Space agencies already had standards bodies before P3536. The Consultative Committee for Space Data Systems, an international group of space agencies, moves recommendations through draft "White Books" toward recommended "Magenta" and "Blue Books," and the European Cooperation for Space Standardization published its own set of technical standards in July 2024, according to ENISA. Neither, according to the working group's own scoping paper, provides technical cybersecurity specifications for the modular, commercial-off-the-shelf systems that increasingly dominate the market, from CubeSats to mass-produced smallsat buses built for on-orbit servicing and assembly. Falco has also framed P3536 against the older, controls-oriented security paradigm represented by catalogs like NIST's security and privacy controls, arguing in a 2024 statement that government policy is finally pivoting toward the same secure-by-design principles the standard was built around.

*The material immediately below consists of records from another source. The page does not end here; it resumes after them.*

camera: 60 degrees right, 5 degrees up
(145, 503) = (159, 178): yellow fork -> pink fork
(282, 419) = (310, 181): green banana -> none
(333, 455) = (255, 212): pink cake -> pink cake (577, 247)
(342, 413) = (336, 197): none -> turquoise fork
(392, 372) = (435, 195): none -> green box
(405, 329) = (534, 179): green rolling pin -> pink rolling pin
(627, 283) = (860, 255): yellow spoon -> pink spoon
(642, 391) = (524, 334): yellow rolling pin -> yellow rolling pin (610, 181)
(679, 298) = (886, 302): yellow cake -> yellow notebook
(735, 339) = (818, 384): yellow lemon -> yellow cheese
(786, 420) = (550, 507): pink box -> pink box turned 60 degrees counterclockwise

A voluntary standard stepping into a regulatory vacuum

Until now, the closest thing the US had to space-specific cybersecurity guidance was Space Policy Directive-5, issued in September 2020, which set out best practices for authentication, encrypting command links, and intrusion detection but stopped short of firm requirements, according to a NATO-affiliated analysis of the space supply chain. National efforts have multiplied rather than converged since then: India's CERT-In issued a space cybersecurity framework in February 2026 requiring security-by-design practices and incident reporting within six hours, covering everyone from ISRO to Starlink's Indian license, according to a MediaNama analysis. The EU's draft Space Act, meanwhile, would attach security-by-design conditions to market access for any operator serving European customers, an analysis of the draft found. None of these regimes specifies a common technical design methodology, which is the gap P3536 is built to fill.

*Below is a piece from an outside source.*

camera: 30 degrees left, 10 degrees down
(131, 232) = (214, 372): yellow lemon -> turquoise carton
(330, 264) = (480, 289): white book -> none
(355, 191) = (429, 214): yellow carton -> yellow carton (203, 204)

A standard written by the people who'll have to use it

The effort traces back to the ASCEND 2022 conference, where more than 40 co-authors published a call to action arguing that space cybersecurity lacked the industry-wide standards other critical infrastructure sectors had long since adopted, according to the working group's project page. That call grew into the IEEE Space System Cybersecurity Working Group, known as S2CY, which now draws more than 200 experts from over 20 countries under Falco's chairmanship and IEEE program manager Tom Thompson, per the IEEE Standards Association. Rather than working from first principles, the group has drawn on the Aerospace Corporation's SPARTA matrix, a publicly available database of real and lab-tested space-cyber tactics and techniques, feeding lessons from simulated attack scenarios back into the standard as operators use and refine it, a Via Satellite analysis noted.

What P3536 doesn't fix

An IEEE standard carries no enforcement mechanism of its own. Whether P3536 becomes an actual design requirement depends on whether contracts, insurers, export-control regimes, or national regulators start pointing to it, none of which has happened yet. It also can't reach backward: many satellites already in orbit run on hardware and software that predates modern encryption, and retrofitting cryptography onto systems that can't be physically accessed is often technically or economically impossible, a Mayer Brown analysis of space cybersecurity regulation observed. That same analysis warned that smaller companies and startups now central to commercial space innovation may lack the resources to keep pace with evolving standards, while established manufacturers struggle to push updates across older, already-deployed fleets. The broader regulatory picture P3536 sits inside remains fragmented rather than unified: a SpaceNews analysis catalogued operators juggling the EU's NIS2 directive, Australia's Security of Critical Infrastructure Act, Singapore's Cybersecurity Act, and further national regimes still in development, with no sign that the fragmentation is set to ease.

News first reported by Orbital Today, drawing on IEEE Standards Association project documentation.